Tujuh tahun berlalu.
Astrid memiliki banyak persamaan dengan Ratih. Astrid lahir dengan wajah cantik dan otak yang cerdas seperti Ratih. Sayangnya ... ada sesuatu yang sedikit mengganggu Dian. Astrid terlalu bergantung pada Dian dan sedikit menyulitkan Dian. Berkat bantuan Anis, Astrid bisa dengan mudah berteman dengan anak-anak lain. Tapi Astrid tidak bisa lepas dari Dian. Jadi di manapun Astrid berada, Astrid harus melihat Dian dan ketika tidak menemukan Dian, Astrid akan menangis tanpa henti seolah kehilangan Dian.
Hal itulah yang terjadi ketika Astrid mulai masuk sekolah. Dari TK hingga kelas dua SD, Astrid selalu menangis setiap kali berpisah dengan Dian dan tangisan itu benar-benar merepotkan. Alhasil guru yang mengajar Astrid, selalu meminta Dian untuk duduk di dalam kelas layaknya murid lain. Bahkan sekolah menyediakan kursi khusus untuk Dian duduk.
Satu atau dua hari terjadi, itu bukan masalah besar untuk Dian. Akan tetapi kebiasaan buruk Astrid itu berlangsung selama beberapa tahun dan membuat Dian terpaksa membeli laptop yang berat untuk menemaninya menghabiskan waktu bersama Astrid di sekolah.
Tik, tik!
Suara papan ketik laptop Dian selalu menjadi perhatian bagi banyak murid, guru dan orang tua dari murid lain yang melihat Dian duduk di dalam kelas bersama dengan murid lain. Suara papan ketik dan tangan Dian yang mengetik dengan kecepatan tinggi, selalu saja menarik perhatian anak-anak lain dan membuat mereka selalu bertanya pada Dian.
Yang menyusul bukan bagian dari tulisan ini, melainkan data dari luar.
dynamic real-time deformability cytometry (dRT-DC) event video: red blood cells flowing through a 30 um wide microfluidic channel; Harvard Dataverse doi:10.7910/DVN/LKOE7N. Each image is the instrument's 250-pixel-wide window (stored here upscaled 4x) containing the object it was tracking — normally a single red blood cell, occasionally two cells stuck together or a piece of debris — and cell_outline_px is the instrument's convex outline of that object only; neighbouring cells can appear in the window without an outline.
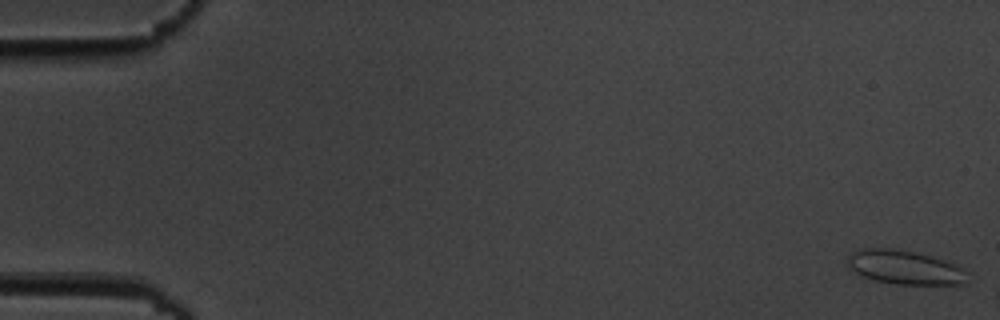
{"species": "common noctule bat (a hibernating species)", "species_latin": "Nyctalus noctula", "temperature_condition": "cold", "stored_images_in_passage": 4, "camera_frame_rate_fps": 3000, "um_per_image_px": 0.085, "animal": {"sex": "male", "body_mass_g": 19.5, "forearm_length_mm": 54.6}, "frame": {"image": 1, "passage_image": 1, "time_ms": 0.0, "image_size_px": [1000, 320], "cell_outline_px": [[968, 284], [896, 284], [876, 280], [864, 276], [848, 268], [848, 256], [852, 252], [860, 248], [892, 248], [912, 252], [944, 260], [956, 264], [964, 272]], "centroid_in_image_um": [76.87, 22.72], "position_along_channel_um": 8.1, "area_um2": 23.35}}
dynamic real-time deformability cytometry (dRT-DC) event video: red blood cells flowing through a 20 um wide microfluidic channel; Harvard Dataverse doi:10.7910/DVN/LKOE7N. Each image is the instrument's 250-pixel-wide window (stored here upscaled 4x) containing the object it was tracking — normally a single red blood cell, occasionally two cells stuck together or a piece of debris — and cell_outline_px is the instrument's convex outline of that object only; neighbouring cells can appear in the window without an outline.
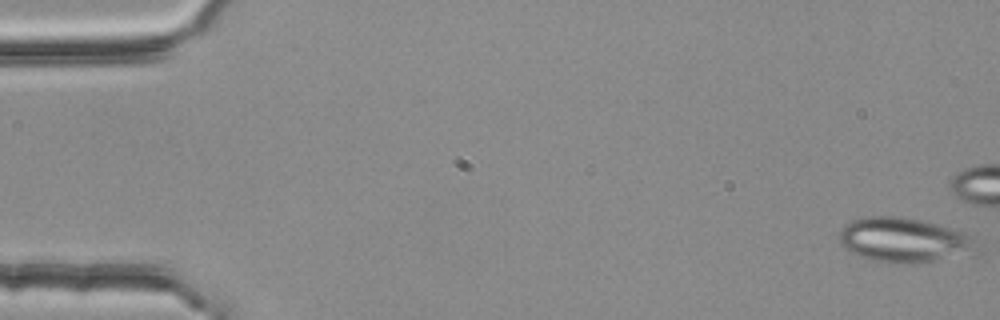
{"species": "common noctule bat (a hibernating species)", "species_latin": "Nyctalus noctula", "temperature_condition": "room temperature", "stored_images_in_passage": 5, "camera_frame_rate_fps": 3000, "um_per_image_px": 0.085, "animal": {"sex": "female", "body_mass_g": 25.1}, "frame": {"image": 1, "passage_image": 1, "time_ms": 0.0, "image_size_px": [1000, 320], "cell_outline_px": [[984, 252], [980, 256], [912, 264], [892, 264], [868, 260], [844, 248], [840, 244], [840, 232], [844, 224], [852, 220], [868, 216], [896, 216], [924, 220], [964, 232]], "centroid_in_image_um": [76.96, 20.46], "position_along_channel_um": 8.0, "area_um2": 37.11}}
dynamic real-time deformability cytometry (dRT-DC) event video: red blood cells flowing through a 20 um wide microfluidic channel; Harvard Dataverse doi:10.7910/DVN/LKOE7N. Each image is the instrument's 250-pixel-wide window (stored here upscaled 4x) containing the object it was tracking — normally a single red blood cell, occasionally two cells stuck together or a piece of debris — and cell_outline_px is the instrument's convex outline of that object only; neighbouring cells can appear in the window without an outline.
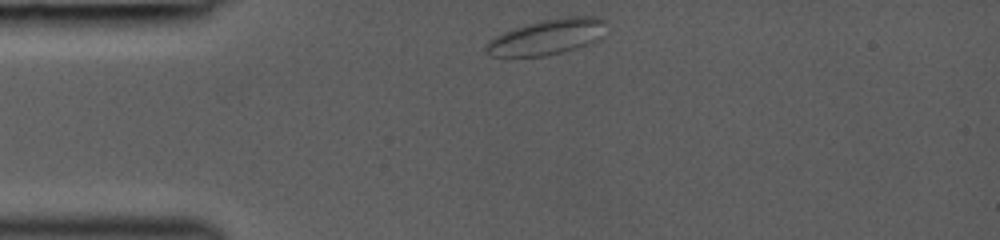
{"species": "common noctule bat (a hibernating species)", "species_latin": "Nyctalus noctula", "temperature_condition": "room temperature", "stored_images_in_passage": 17, "camera_frame_rate_fps": 3000, "um_per_image_px": 0.085, "animal": {"sex": "female", "body_mass_g": 19.0, "forearm_length_mm": 53.3}, "frame": {"image": 1, "passage_image": 1, "time_ms": 0.0, "image_size_px": [1000, 240], "cell_outline_px": [[604, 20], [596, 40], [588, 44], [564, 52], [544, 56], [488, 56], [484, 52], [484, 48], [488, 40], [512, 28], [544, 20], [568, 16], [600, 16]], "centroid_in_image_um": [46.4, 3.15], "position_along_channel_um": 38.6, "area_um2": 24.45}}
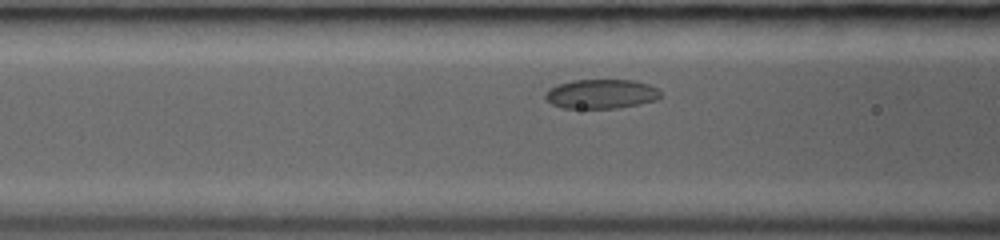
{"frame": {"image": 2, "passage_image": 6, "time_ms": 2.667, "image_size_px": [1000, 240], "cell_outline_px": [[660, 96], [656, 100], [640, 104], [620, 108], [560, 108], [552, 104], [544, 96], [548, 88], [556, 84], [572, 80], [632, 80], [648, 84], [656, 88], [660, 92]], "centroid_in_image_um": [51.07, 7.99], "position_along_channel_um": 115.5, "area_um2": 19.83}}
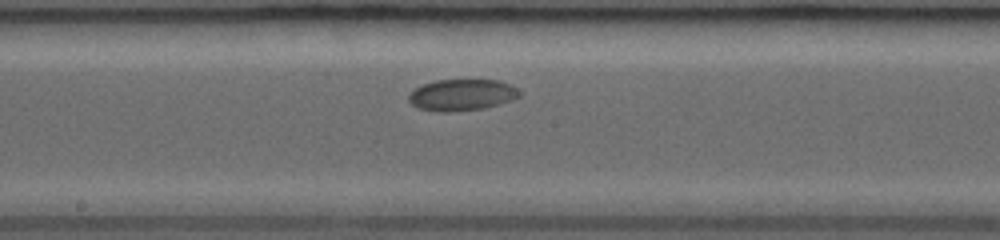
{"frame": {"image": 3, "passage_image": 13, "time_ms": 5.0, "image_size_px": [1000, 240], "cell_outline_px": [[520, 96], [512, 100], [500, 104], [484, 108], [444, 112], [436, 112], [420, 108], [412, 104], [408, 100], [408, 96], [416, 88], [424, 84], [436, 80], [500, 80], [520, 88]], "centroid_in_image_um": [39.31, 8.06], "position_along_channel_um": 208.9, "area_um2": 20.29}}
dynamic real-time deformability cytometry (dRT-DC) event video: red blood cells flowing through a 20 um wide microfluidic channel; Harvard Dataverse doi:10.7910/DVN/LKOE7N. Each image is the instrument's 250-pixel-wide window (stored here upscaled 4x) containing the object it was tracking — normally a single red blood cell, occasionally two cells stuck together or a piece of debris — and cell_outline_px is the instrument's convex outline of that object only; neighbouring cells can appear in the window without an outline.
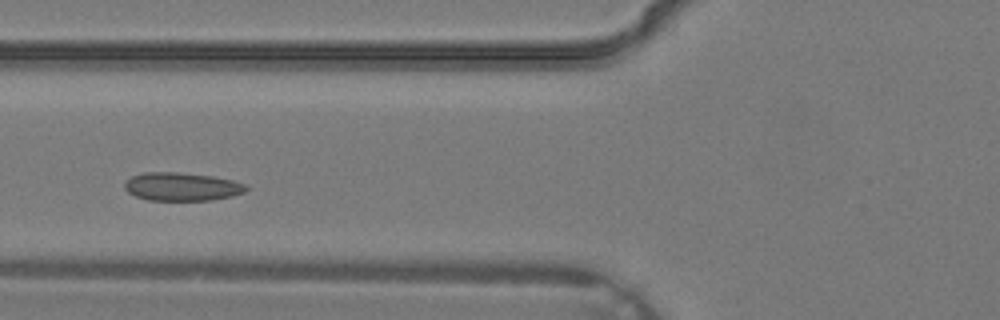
{"species": "common noctule bat (a hibernating species)", "species_latin": "Nyctalus noctula", "temperature_condition": "warm", "stored_images_in_passage": 2, "camera_frame_rate_fps": 3000, "um_per_image_px": 0.085, "animal": {"sex": "male", "body_mass_g": 19.2, "forearm_length_mm": 51.8}, "frame": {"image": 1, "passage_image": 2, "time_ms": 0.333, "image_size_px": [1000, 320], "cell_outline_px": [[248, 188], [244, 192], [232, 196], [212, 200], [148, 200], [136, 196], [128, 192], [124, 188], [124, 180], [132, 176], [144, 172], [176, 172], [212, 176], [232, 180], [244, 184]], "centroid_in_image_um": [15.42, 15.86], "position_along_channel_um": 110.4, "area_um2": 20.0}}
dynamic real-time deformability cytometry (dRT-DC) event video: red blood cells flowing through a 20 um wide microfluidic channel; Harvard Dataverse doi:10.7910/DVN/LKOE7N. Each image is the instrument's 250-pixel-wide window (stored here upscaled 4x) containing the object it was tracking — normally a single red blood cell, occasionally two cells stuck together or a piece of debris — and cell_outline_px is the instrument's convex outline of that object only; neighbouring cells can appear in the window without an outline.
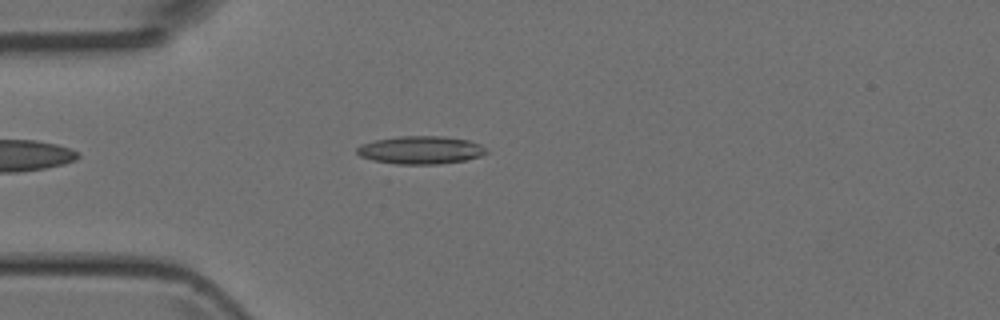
{"species": "Egyptian fruit bat (a non-hibernating species)", "species_latin": "Rousettus aegyptiacus", "temperature_condition": "room temperature", "stored_images_in_passage": 5, "camera_frame_rate_fps": 3000, "um_per_image_px": 0.085, "animal": {"sex": "female"}, "frame": {"image": 1, "passage_image": 4, "time_ms": 3.333, "image_size_px": [1000, 320], "cell_outline_px": [[488, 152], [480, 156], [464, 160], [440, 164], [396, 164], [372, 160], [360, 156], [356, 152], [356, 148], [360, 144], [376, 140], [400, 136], [444, 136], [468, 140], [480, 144]], "centroid_in_image_um": [35.73, 12.75], "position_along_channel_um": 49.3, "area_um2": 21.04}}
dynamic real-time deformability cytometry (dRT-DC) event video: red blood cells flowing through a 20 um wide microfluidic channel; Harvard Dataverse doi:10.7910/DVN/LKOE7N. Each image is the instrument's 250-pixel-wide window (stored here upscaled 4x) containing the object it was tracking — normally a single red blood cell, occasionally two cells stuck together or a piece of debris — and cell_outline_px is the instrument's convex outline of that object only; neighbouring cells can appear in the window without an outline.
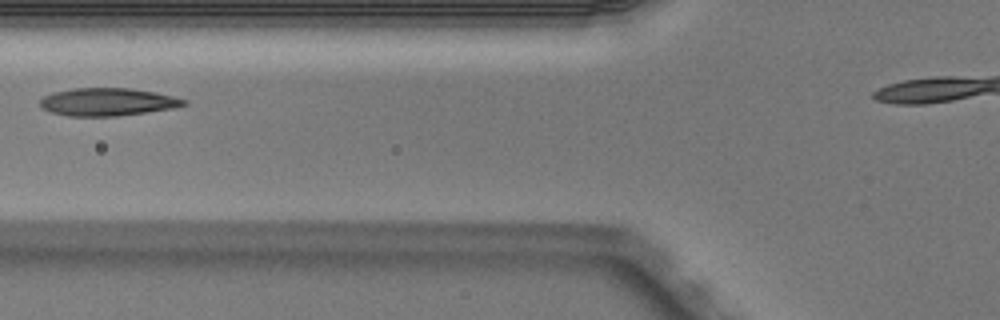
{"species": "Egyptian fruit bat (a non-hibernating species)", "species_latin": "Rousettus aegyptiacus", "temperature_condition": "warm", "stored_images_in_passage": 3, "camera_frame_rate_fps": 3000, "um_per_image_px": 0.085, "animal": {"sex": "male"}, "frame": {"image": 1, "passage_image": 3, "time_ms": 0.667, "image_size_px": [1000, 320], "cell_outline_px": [[188, 104], [176, 108], [148, 112], [116, 116], [68, 116], [48, 112], [40, 108], [40, 100], [44, 96], [52, 92], [72, 88], [132, 88], [156, 92], [188, 100]], "centroid_in_image_um": [9.14, 8.66], "position_along_channel_um": 116.7, "area_um2": 23.64}}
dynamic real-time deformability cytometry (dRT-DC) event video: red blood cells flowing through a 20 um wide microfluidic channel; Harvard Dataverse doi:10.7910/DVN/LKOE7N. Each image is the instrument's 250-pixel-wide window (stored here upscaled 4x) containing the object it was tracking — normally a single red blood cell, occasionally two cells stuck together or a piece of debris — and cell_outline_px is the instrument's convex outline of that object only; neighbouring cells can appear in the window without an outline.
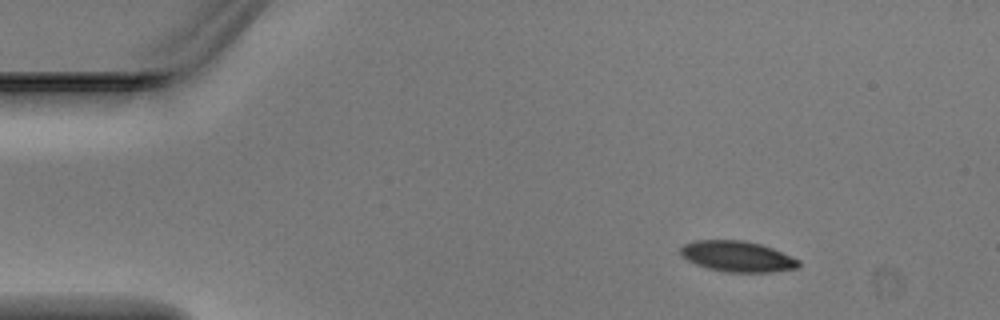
{"species": "Egyptian fruit bat (a non-hibernating species)", "species_latin": "Rousettus aegyptiacus", "temperature_condition": "warm", "stored_images_in_passage": 4, "camera_frame_rate_fps": 3000, "um_per_image_px": 0.085, "animal": {"sex": "male"}, "frame": {"image": 1, "passage_image": 2, "time_ms": 0.333, "image_size_px": [1000, 320], "cell_outline_px": [[800, 264], [796, 268], [772, 272], [724, 272], [708, 268], [696, 264], [688, 260], [680, 252], [680, 248], [684, 244], [696, 240], [744, 240], [760, 244], [772, 248], [800, 260]], "centroid_in_image_um": [62.68, 21.79], "position_along_channel_um": 22.3, "area_um2": 21.04}}
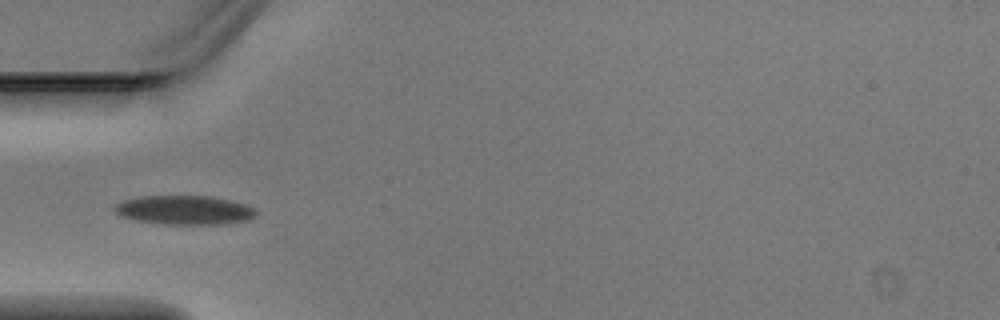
{"frame": {"image": 2, "passage_image": 4, "time_ms": 1.0, "image_size_px": [1000, 320], "cell_outline_px": [[256, 216], [248, 220], [216, 224], [164, 224], [136, 220], [120, 216], [112, 208], [120, 200], [140, 196], [208, 196], [228, 200], [244, 204], [252, 208], [256, 212]], "centroid_in_image_um": [15.6, 17.85], "position_along_channel_um": 69.4, "area_um2": 23.81}}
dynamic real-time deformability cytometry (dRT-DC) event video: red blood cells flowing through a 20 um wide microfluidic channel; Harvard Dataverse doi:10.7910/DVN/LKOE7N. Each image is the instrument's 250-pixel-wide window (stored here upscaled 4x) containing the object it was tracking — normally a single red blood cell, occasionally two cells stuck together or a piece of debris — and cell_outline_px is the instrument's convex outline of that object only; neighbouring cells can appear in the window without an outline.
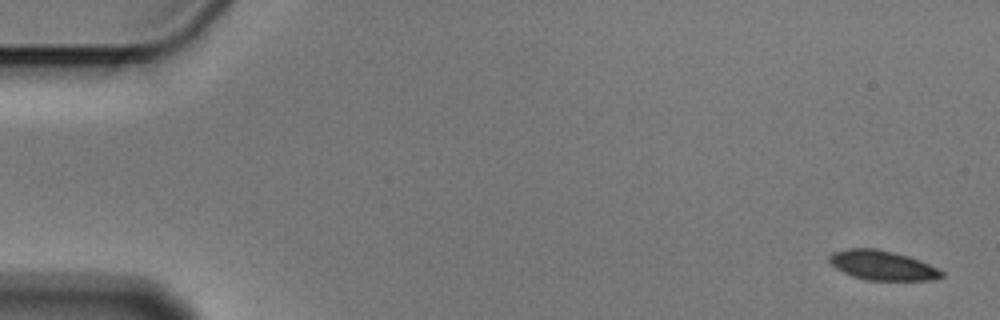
{"species": "Egyptian fruit bat (a non-hibernating species)", "species_latin": "Rousettus aegyptiacus", "temperature_condition": "cold", "stored_images_in_passage": 4, "camera_frame_rate_fps": 3000, "um_per_image_px": 0.085, "animal": {"sex": "male"}, "frame": {"image": 1, "passage_image": 1, "time_ms": 0.0, "image_size_px": [1000, 320], "cell_outline_px": [[944, 276], [932, 280], [868, 280], [852, 276], [836, 268], [828, 260], [828, 256], [832, 252], [848, 248], [876, 248], [908, 256], [920, 260], [944, 272]], "centroid_in_image_um": [74.98, 22.55], "position_along_channel_um": 10.0, "area_um2": 19.25}}
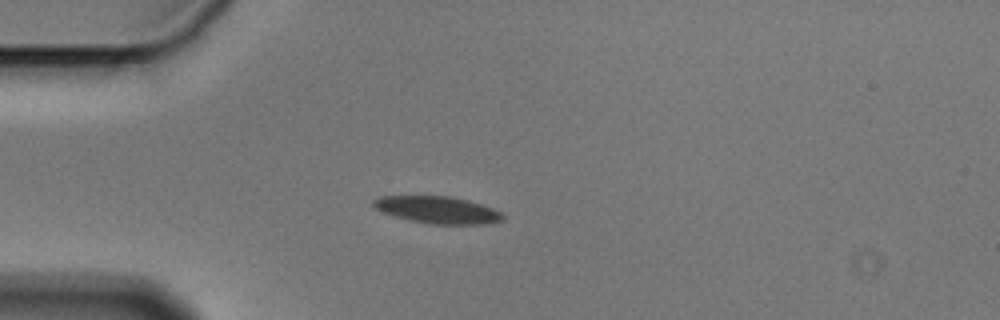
{"frame": {"image": 2, "passage_image": 4, "time_ms": 1.0, "image_size_px": [1000, 320], "cell_outline_px": [[504, 220], [488, 224], [432, 224], [408, 220], [392, 216], [376, 208], [372, 204], [372, 200], [380, 196], [448, 196], [468, 200], [492, 208], [500, 212], [504, 216]], "centroid_in_image_um": [37.18, 17.84], "position_along_channel_um": 47.8, "area_um2": 20.4}}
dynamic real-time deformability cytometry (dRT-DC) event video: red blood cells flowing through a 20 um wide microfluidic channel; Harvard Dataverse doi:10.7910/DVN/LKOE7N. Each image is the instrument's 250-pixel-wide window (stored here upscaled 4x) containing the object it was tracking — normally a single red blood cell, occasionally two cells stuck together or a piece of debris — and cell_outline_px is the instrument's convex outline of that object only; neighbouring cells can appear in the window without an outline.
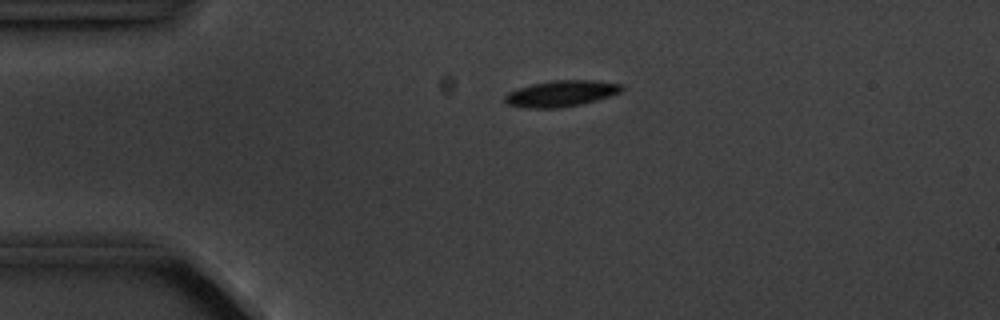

Karena Dian menyembunyikan identitasnya sebagai penulis dengan nama pena bumi yang dilupakan, jadi Dian hanya mengatakan apa yang diketiknya hanyalah keisengan kecilnya ketika tidak punya inspirasi untuk melukis. Dan untuk menyiasati hal itu, terkadang Dian akan membawa buku sketsanya atau membawa kamera yang digunakannya untuk mengambil gambar sebagai inspirasinya untuk melukis nantinya.
Delapan tahun terlewati.
Tidak seperti delapan tahun pertamanya bersama dengan Dian, Astrid di usia 9 tahun benar-benar jadi anak yang mandiri. Astrid mulai berani sekolah seorang diri tanpa harus Dian temani, meski kadang-kadang Astrid masih harus meminta guru untuk menghubungi rumah hanya untuk mengatakan rindu pada Dian.
“Ya, Astrid. Kenapa menelepon rumah saat sekolah?” Dian yang menerima telepon Astrid, mengajukan pertanyaan yang sama setiap kali Astrid menelepon lewat telepon kantor sekolah.
“Astrid hanya rindu Bunda.”
“Apa sekarang sudah selesai rindunya??” tanya Dian.
“Sudah, Bunda. Dengar suara Bunda, rasa rindu Astrid sudah membaik, Bunda!”
“Kalau begitu tutup teleponnya dan belajar dengan baik di sekolah. Jangan terlalu sering merepotkan Bapak dan Ibu Guru. Astrid mengerti?”
“Ya, Bunda.”
Astrid di usia 9 tahun, sudah mampu melakukan banyak hal seorang diri. Dari menyiapkan seragam, sepatu, buku dan tas sekolahnya hingga merapikan kamar tidurnya dengan baik tanpa harus diperintah oleh Dian. Astrid juga disiplin soal jam belajar dan bermainnya. Waktu bermain, Astrid akan bermain, menonton TV atau membaca buku-buku milik Dian. Ketika waktu belajar tiba, Astrid akan langsung ke ruang belajarnya, mengerjakan tugasnya dan bertanya pada Dian jika memang tidak paham dengan tugasnya.
Melihat perubahan Astrid yang pesat tidak seperti sebelumnya, Dian jelas sekali merasa senang. Siapa yang tidak senang melihat anak mereka jadi mandiri dan tidak merepotkan padahal sebelumnya Astrid sedikit manja dan merepotkan? Siapapun orang tuanya, pasti mereka akan merasa senang dan itulah yang terjadi pada Dian ketika melihat perubahan besar terjadi pada Astrid: Dian merasa sangat senang.
“Astrid benar-benar jadi anak yang mandiri sekarang ini.” Anis memuji perubahan Astrid di usianya yang menginjak 9 tahun.